Potential Nursing DiagnosesRisk for impaired skin integrity (Adverse Reactions)
- Do not confuse Nexavar (sorafenib) with Nexium (esomeprazole). Do not confuse sorafenib with sunitinib.
- Oral: Administer 2 tablets (400 mg) twice daily on an empty stomach, at least 1 hr before or 2 hr after eating. Tablets should be swallowed whole and taken with water; do not crush, break or chew.
- If dose reduction is necessary due to adverse reactions, reduce to 400 mg once daily. If additional dose reduction is required, reduce to 400 mg every other day.
- Instruct patient to take sorafenib as directed. If a dose is missed, skip dose and take next dose at regular time; do not double dose. Do not share medication with others; may be harmful.
- Inform patient of risk of hand-foot skin reactions, hypertension and requirement for monitoring, risk of bleeding and cardiac ischemia. Advise patient to notify health care professional promptly if bleeding or chest pain occurs.

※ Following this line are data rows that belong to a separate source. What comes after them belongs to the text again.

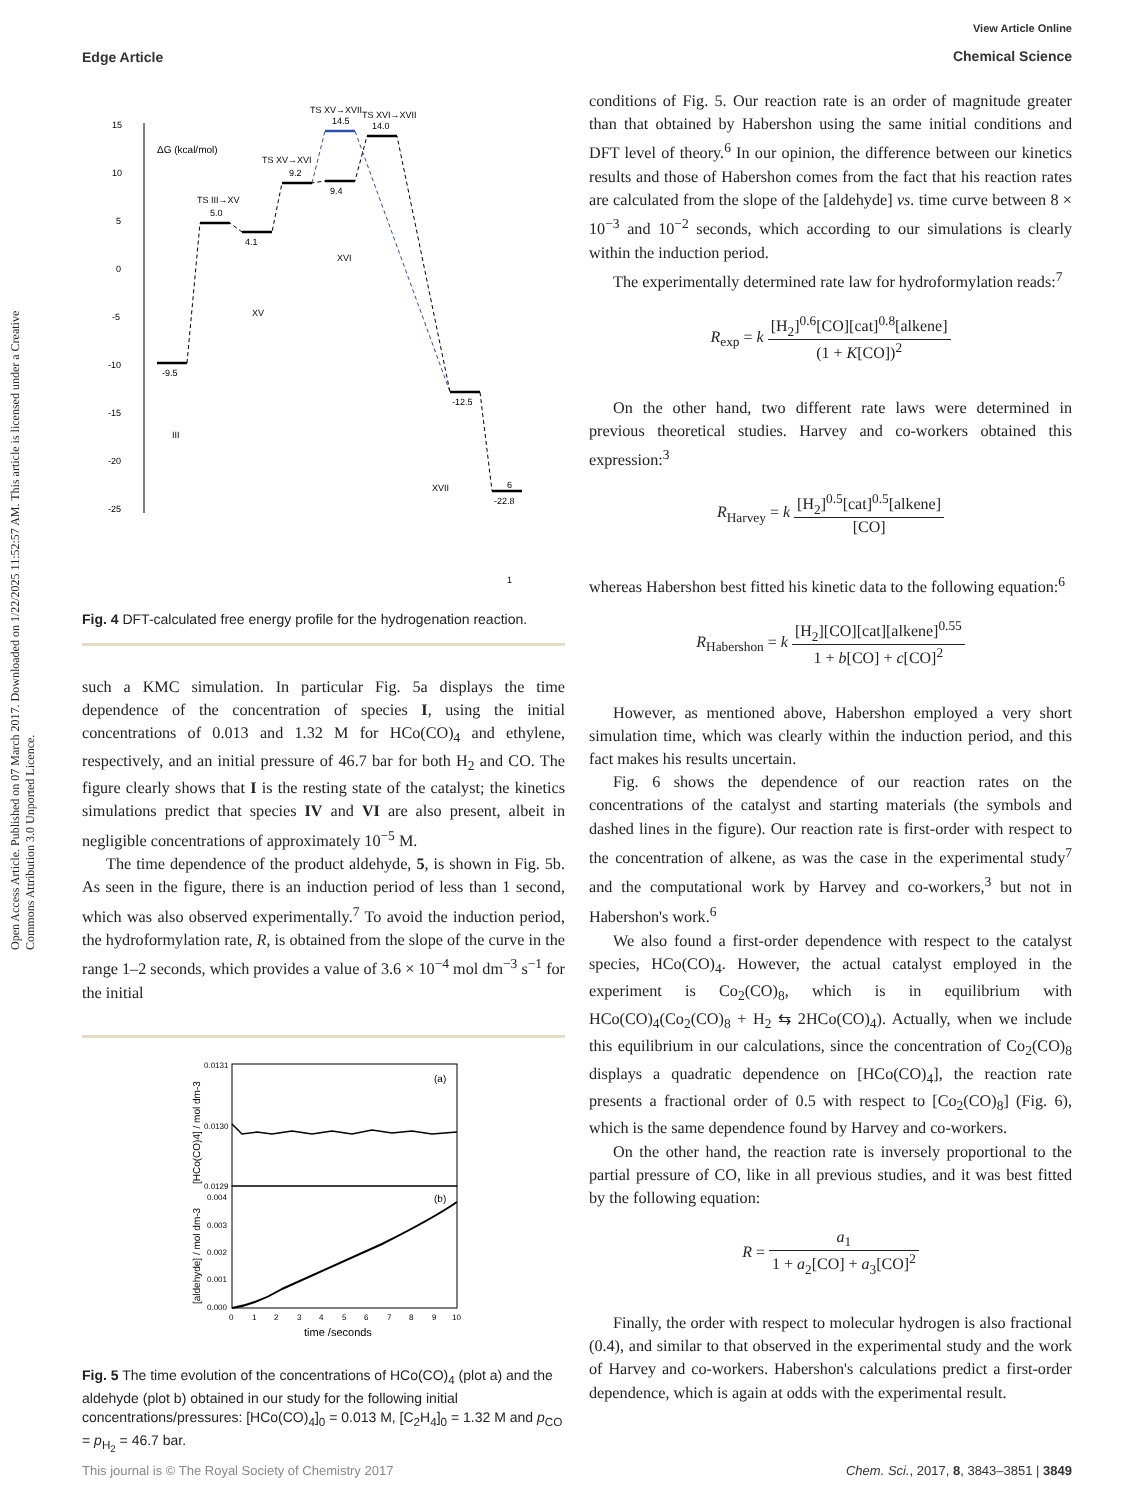View Article Online
Chemical Science
Edge Article
Open Access Article. Published on 07 March 2017. Downloaded on 1/22/2025 11:52:57 AM. This article is licensed under a Creative Commons Attribution 3.0 Unported Licence.
15
10
5
0
-5
-10
-15
-20
-25
ΔG (kcal/mol)
-9.5
5.0
4.1
9.2
9.4
14.5
14.0
-12.5
-22.8
TS III→XV
TS XV→XVI
TS XV→XVII
TS XVI→XVII
III
XV
XVI
XVII
1
6
Fig. 4 DFT-calculated free energy profile for the hydrogenation reaction.
such a KMC simulation. In particular Fig. 5a displays the time dependence of the concentration of species I, using the initial concentrations of 0.013 and 1.32 M for HCo(CO)<sub>4</sub> and ethylene, respectively, and an initial pressure of 46.7 bar for both H<sub>2</sub> and CO. The figure clearly shows that I is the resting state of the catalyst; the kinetics simulations predict that species IV and VI are also present, albeit in negligible concentrations of approximately 10<sup>−5</sup> M.
The time dependence of the product aldehyde, 5, is shown in Fig. 5b. As seen in the figure, there is an induction period of less than 1 second, which was also observed experimentally.<sup>7</sup> To avoid the induction period, the hydroformylation rate, R, is obtained from the slope of the curve in the range 1–2 seconds, which provides a value of 3.6 × 10<sup>−4</sup> mol dm<sup>−3</sup> s<sup>−1</sup> for the initial
0.0131
0.0130
0.0129
0.004
0.003
0.002
0.001
0.000
(a)
(b)
0
1
2
3
4
5
6
7
8
9
10
time /seconds
[HCo(CO)4] / mol dm-3
[aldehyde] / mol dm-3
Fig. 5 The time evolution of the concentrations of HCo(CO)<sub>4</sub> (plot a) and the aldehyde (plot b) obtained in our study for the following initial concentrations/pressures: [HCo(CO)<sub>4</sub>]<sub>0</sub> = 0.013 M, [C<sub>2</sub>H<sub>4</sub>]<sub>0</sub> = 1.32 M and p<sub>CO</sub> = p<sub>H<sub>2</sub></sub> = 46.7 bar.
conditions of Fig. 5. Our reaction rate is an order of magnitude greater than that obtained by Habershon using the same initial conditions and DFT level of theory.<sup>6</sup> In our opinion, the difference between our kinetics results and those of Habershon comes from the fact that his reaction rates are calculated from the slope of the [aldehyde] vs. time curve between 8 × 10<sup>−3</sup> and 10<sup>−2</sup> seconds, which according to our simulations is clearly within the induction period.
The experimentally determined rate law for hydroformylation reads:<sup>7</sup>
R<sub>exp</sub> = k [H<sub>2</sub>]<sup>0.6</sup>[CO][cat]<sup>0.8</sup>[alkene] (1 + K[CO])<sup>2</sup>
On the other hand, two different rate laws were determined in previous theoretical studies. Harvey and co-workers obtained this expression:<sup>3</sup>
R<sub>Harvey</sub> = k [H<sub>2</sub>]<sup>0.5</sup>[cat]<sup>0.5</sup>[alkene] [CO]
whereas Habershon best fitted his kinetic data to the following equation:<sup>6</sup>
R<sub>Habershon</sub> = k [H<sub>2</sub>][CO][cat][alkene]<sup>0.55</sup> 1 + b[CO] + c[CO]<sup>2</sup>
However, as mentioned above, Habershon employed a very short simulation time, which was clearly within the induction period, and this fact makes his results uncertain.
Fig. 6 shows the dependence of our reaction rates on the concentrations of the catalyst and starting materials (the symbols and dashed lines in the figure). Our reaction rate is first-order with respect to the concentration of alkene, as was the case in the experimental study<sup>7</sup> and the computational work by Harvey and co-workers,<sup>3</sup> but not in Habershon's work.<sup>6</sup>
We also found a first-order dependence with respect to the catalyst species, HCo(CO)<sub>4</sub>. However, the actual catalyst employed in the experiment is Co<sub>2</sub>(CO)<sub>8</sub>, which is in equilibrium with HCo(CO)<sub>4</sub>(Co<sub>2</sub>(CO)<sub>8</sub> + H<sub>2</sub> ⇆ 2HCo(CO)<sub>4</sub>). Actually, when we include this equilibrium in our calculations, since the concentration of Co<sub>2</sub>(CO)<sub>8</sub> displays a quadratic dependence on [HCo(CO)<sub>4</sub>], the reaction rate presents a fractional order of 0.5 with respect to [Co<sub>2</sub>(CO)<sub>8</sub>] (Fig. 6), which is the same dependence found by Harvey and co-workers.
On the other hand, the reaction rate is inversely proportional to the partial pressure of CO, like in all previous studies, and it was best fitted by the following equation:
R = a<sub>1</sub> 1 + a<sub>2</sub>[CO] + a<sub>3</sub>[CO]<sup>2</sup>
Finally, the order with respect to molecular hydrogen is also fractional (0.4), and similar to that observed in the experimental study and the work of Harvey and co-workers. Habershon's calculations predict a first-order dependence, which is again at odds with the experimental result.
This journal is © The Royal Society of Chemistry 2017 Chem. Sci., 2017, 8, 3843–3851 | 3849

- Advise patient to notify health care professional immediately if signs and symptoms of hepatotoxicity (yellow skin or white part of eyes, dark “tea-colored” urine, light-colored bowel movements, worsening nausea, worsening vomiting, abdominal pain), rash, blistering or peeling of skin or inside of mouth, shortness or breath, cough, dizziness, fainting, or fever occur.

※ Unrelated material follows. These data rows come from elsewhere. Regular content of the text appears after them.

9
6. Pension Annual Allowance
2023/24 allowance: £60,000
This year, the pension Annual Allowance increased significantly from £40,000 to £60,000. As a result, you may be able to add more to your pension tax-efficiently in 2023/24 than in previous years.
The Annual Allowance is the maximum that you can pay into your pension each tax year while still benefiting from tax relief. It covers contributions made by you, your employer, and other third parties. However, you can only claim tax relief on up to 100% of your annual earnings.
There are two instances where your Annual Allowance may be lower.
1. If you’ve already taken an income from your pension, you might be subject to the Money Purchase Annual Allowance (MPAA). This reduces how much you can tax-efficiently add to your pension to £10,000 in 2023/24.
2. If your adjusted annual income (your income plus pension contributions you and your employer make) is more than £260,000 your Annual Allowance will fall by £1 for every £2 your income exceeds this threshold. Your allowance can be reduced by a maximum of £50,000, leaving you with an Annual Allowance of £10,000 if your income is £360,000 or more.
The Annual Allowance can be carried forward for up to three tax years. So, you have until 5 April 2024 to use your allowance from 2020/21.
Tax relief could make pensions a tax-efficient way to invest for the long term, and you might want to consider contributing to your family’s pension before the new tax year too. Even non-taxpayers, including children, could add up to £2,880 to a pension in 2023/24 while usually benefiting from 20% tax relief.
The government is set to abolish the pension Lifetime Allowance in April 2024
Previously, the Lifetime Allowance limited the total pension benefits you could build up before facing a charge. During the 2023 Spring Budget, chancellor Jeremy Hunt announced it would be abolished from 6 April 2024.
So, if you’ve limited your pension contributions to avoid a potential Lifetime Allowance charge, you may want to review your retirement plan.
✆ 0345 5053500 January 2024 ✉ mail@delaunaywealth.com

- Advise patient to notify health care professional of therapy prior to treatment, dental procedure, or surgery. Sorafenib therapy should be interrupted in patients undergoing major surgery.
- Instruct patient to notify health care professional of all Rx or OTC medications, vitamins, or herbal products being taken and consult health care professional before taking any new medications.

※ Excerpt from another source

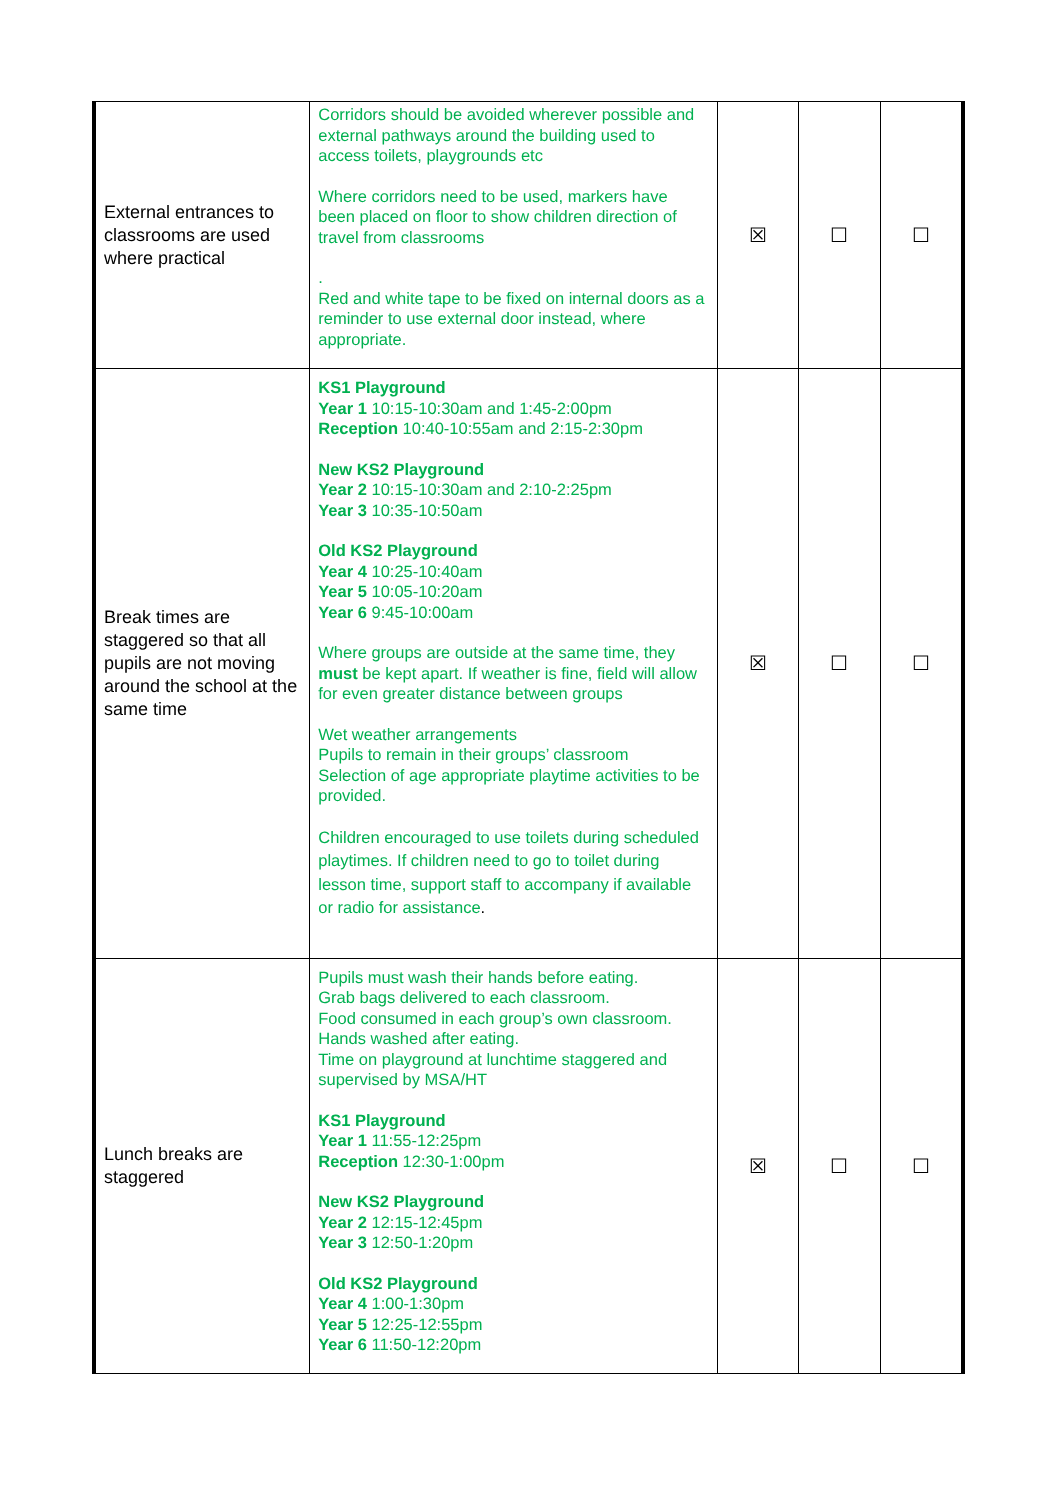| External entrances to classrooms are used where practical | Corridors should be avoided wherever possible and external pathways around the building used to access toilets, playgrounds etc Where corridors need to be used, markers have been placed on floor to show children direction of travel from classrooms . Red and white tape to be fixed on internal doors as a reminder to use external door instead, where appropriate. | ☒ | ☐ | ☐ |
| Break times are staggered so that all pupils are not moving around the school at the same time | KS1 Playground Year 1 10:15-10:30am and 1:45-2:00pm Reception 10:40-10:55am and 2:15-2:30pm New KS2 Playground Year 2 10:15-10:30am and 2:10-2:25pm Year 3 10:35-10:50am Old KS2 Playground Year 4 10:25-10:40am Year 5 10:05-10:20am Year 6 9:45-10:00am Where groups are outside at the same time, they must be kept apart. If weather is fine, field will allow for even greater distance between groups Wet weather arrangements Pupils to remain in their groups’ classroom Selection of age appropriate playtime activities to be provided. Children encouraged to use toilets during scheduled playtimes. If children need to go to toilet during lesson time, support staff to accompany if available or radio for assistance . | ☒ | ☐ | ☐ |
| Lunch breaks are staggered | Pupils must wash their hands before eating. Grab bags delivered to each classroom. Food consumed in each group’s own classroom. Hands washed after eating. Time on playground at lunchtime staggered and supervised by MSA/HT KS1 Playground Year 1 11:55-12:25pm Reception 12:30-1:00pm New KS2 Playground Year 2 12:15-12:45pm Year 3 12:50-1:20pm Old KS2 Playground Year 4 1:00-1:30pm Year 5 12:25-12:55pm Year 6 11:50-12:20pm | ☒ | ☐ | ☐ |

- Discuss with patient the possibility of hair loss. Explore coping strategies.
- May cause teratogenic effects. Advise both male and female patients to use effective contraception during and for at least 2 wks after stopping therapy. Advise female patients to avoid breastfeeding during therapy.
- Decreased growth and spread of advanced renal cell, hepatocellular, and thyroid carcinoma.